A sparrow hawk smashed into the window and lay stunned on the ground just long enough for me to get a quick photograph of him through the glass. After a five minutes he was up and away again .

 

2 June Saturday

They are still working on the new public toilets in Cahir. It has been months now. There was a lot of digging and pipe laying which went on for ages. And that was after the toilets had already been closed for a year or so. The little temporary toilets are still down in the car park which is convenient for the stall owners at the market. It means they do not have so far to go if they need to use the loo. The new toilets are the talk of the town. They are modern and shiny and sort of glamorous in a crazy way. The castle is in sight, just down the hill on the other side of the river. Cahir is a heritage town.
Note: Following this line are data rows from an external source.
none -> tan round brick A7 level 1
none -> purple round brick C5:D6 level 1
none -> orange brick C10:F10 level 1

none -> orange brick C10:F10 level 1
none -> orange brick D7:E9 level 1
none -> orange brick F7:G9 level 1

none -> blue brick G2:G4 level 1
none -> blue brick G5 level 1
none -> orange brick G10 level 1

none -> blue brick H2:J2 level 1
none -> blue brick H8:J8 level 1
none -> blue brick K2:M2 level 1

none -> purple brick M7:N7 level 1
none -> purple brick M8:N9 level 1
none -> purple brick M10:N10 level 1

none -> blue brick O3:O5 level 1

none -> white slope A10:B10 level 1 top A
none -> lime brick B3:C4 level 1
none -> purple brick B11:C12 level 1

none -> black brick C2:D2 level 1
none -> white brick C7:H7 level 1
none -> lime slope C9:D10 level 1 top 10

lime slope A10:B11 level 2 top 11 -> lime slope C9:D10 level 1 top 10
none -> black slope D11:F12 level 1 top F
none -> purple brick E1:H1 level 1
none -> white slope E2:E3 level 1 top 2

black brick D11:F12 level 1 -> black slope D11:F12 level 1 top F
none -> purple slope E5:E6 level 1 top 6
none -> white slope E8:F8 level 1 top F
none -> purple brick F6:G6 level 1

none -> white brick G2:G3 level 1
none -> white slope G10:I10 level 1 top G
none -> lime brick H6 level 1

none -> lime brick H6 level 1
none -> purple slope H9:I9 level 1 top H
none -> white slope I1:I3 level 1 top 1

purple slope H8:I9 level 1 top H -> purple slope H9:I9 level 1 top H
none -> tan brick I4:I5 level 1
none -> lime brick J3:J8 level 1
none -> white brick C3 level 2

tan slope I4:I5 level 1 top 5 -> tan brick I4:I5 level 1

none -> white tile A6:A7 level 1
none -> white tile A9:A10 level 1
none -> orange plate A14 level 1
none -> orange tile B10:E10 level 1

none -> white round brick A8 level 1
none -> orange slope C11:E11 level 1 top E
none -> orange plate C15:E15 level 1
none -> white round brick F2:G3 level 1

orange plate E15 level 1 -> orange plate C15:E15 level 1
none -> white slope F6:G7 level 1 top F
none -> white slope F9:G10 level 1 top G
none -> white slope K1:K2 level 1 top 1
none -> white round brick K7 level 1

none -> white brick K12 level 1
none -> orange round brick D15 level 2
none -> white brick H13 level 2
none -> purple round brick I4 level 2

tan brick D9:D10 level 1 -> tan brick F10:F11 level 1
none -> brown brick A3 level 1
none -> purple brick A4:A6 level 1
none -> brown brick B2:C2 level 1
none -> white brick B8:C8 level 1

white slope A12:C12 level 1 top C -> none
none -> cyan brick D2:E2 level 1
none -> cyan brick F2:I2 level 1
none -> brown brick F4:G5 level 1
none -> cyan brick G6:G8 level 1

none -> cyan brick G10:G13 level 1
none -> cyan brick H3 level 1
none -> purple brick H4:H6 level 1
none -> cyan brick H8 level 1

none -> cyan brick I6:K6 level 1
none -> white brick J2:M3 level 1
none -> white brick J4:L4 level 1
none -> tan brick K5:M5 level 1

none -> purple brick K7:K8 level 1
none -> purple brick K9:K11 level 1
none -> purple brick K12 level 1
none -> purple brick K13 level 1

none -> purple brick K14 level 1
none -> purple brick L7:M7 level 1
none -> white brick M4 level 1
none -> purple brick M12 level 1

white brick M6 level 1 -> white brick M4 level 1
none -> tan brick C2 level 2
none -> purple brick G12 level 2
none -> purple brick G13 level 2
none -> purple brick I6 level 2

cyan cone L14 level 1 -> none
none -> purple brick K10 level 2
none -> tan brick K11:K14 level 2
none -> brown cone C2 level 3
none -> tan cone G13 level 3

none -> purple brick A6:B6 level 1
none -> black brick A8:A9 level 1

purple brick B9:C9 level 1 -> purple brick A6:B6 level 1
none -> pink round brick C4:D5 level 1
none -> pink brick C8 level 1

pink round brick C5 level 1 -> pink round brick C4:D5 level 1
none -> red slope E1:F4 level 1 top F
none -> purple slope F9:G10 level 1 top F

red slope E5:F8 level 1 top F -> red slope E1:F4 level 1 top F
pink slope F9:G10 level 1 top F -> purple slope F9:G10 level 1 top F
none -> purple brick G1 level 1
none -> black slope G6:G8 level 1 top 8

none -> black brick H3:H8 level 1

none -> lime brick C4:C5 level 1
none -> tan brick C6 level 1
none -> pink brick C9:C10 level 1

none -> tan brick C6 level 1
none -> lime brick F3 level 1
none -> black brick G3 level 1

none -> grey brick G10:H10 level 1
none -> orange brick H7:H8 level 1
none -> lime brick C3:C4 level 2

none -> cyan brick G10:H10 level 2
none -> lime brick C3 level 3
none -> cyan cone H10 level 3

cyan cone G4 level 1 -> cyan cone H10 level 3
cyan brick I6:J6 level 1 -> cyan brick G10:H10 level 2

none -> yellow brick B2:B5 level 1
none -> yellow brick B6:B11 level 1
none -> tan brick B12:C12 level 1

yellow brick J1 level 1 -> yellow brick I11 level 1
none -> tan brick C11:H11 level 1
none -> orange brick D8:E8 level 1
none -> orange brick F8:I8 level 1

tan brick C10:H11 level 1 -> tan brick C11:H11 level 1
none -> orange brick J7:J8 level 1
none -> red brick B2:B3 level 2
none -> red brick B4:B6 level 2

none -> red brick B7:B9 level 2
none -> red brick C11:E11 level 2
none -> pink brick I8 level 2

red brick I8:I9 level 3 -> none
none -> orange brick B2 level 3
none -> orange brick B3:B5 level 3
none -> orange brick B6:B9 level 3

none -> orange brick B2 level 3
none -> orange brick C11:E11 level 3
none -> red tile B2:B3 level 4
It was once a stagecoach stop and it is full of traditional  buildings. Suddenly there is this silvery grey pointed thing popping up in between other things and right near the bus stop. There are four doors which I assume means four toilets. Today a man was putting some coin machines into the walls. It will cost 40 cents to use a toilet. Some people think this is an outrageous price. Some people think this is a bargain. No one can decide what all the space at the top of the pointy building is for. It is being widely discussed. People worry that it seems like a lot of material and space for not much function. There is more discussion about the shape of the building that there is about the 40 cent charge.

31 May Thursday

The cows are bellowing in the fields in two directions so it is a little bit like several radios on, but it is not exactly stereo. It is always just a few beats off. Anthony Keating’s cows are up in the very steep pasture which used to be Johnnie Mackin’s field. Or maybe they are Donal Keating’s cows not Anthony Keating’s cows. I keep an eye on any cows when they are there because the field is too straight up and down to be fully believable. I fear they will fall off and roll right down if they put a foot wrong. Joe Keating’s cows are in the near field and Joe Casey’s cows are in the field directly above the house. We cannot see Joe Casey’s cows but we can hear them. They are extremely close but the ditch has grown up so it is like while they are the nearest, they are also invisible. There is a bull or a cow who is moaning and bellowing up there. It is making the cows over on Mackin’s field bellow back. Sometimes Joe Keating’s herd joins in. It is a loud and all day kind of noise. It is rare to have cows in all three of these fields at the same time. Usually if a herd is in one field there are no cows in any of the other fields immediately around us. I like to think that all the noise has to do with various kinds of greetings and a shared delight in this glorious weather as well as the proximity.   Between all the cows and all the Keatings and the two Joes it is a distracting kind of day with nothing but birdsong to interrupt all the bellowing.